[Records from a dataset]
--*--
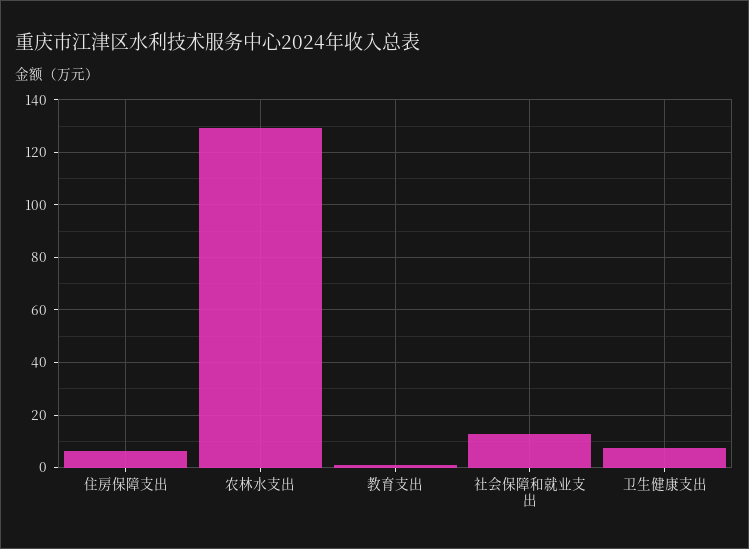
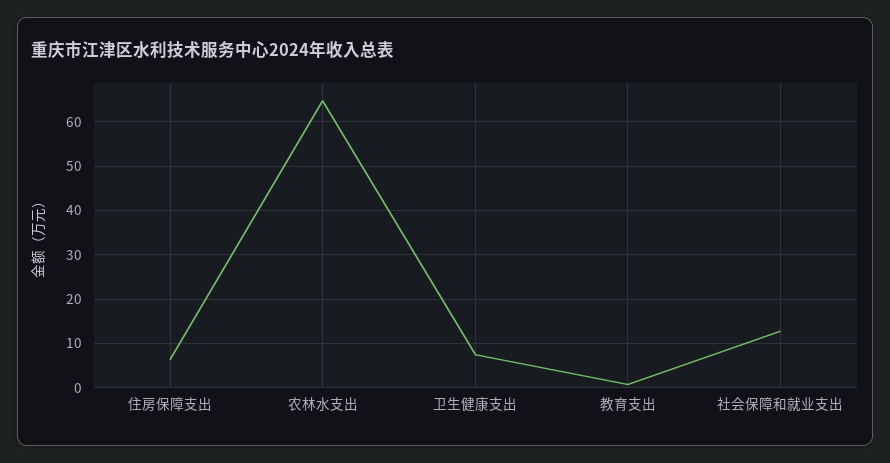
  {
    "住房保障支出": 6,
-   "农林水支出": 130,
+   "农林水支出": 64,
    "教育支出": 0,
    "社会保障和就业支出": 12,
    "卫生健康支出": 8
  }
--*--
[PROBLEM TO WORK ON] All the records above must be retyped exactly, except for their pictures.

[RESPONSE FOR THIS EXERCISE]
  {
    "住房保障支出": 6,
-   "农林水支出": 130,
+   "农林水支出": 64,
    "教育支出": 0,
    "社会保障和就业支出": 12,
    "卫生健康支出": 8
  }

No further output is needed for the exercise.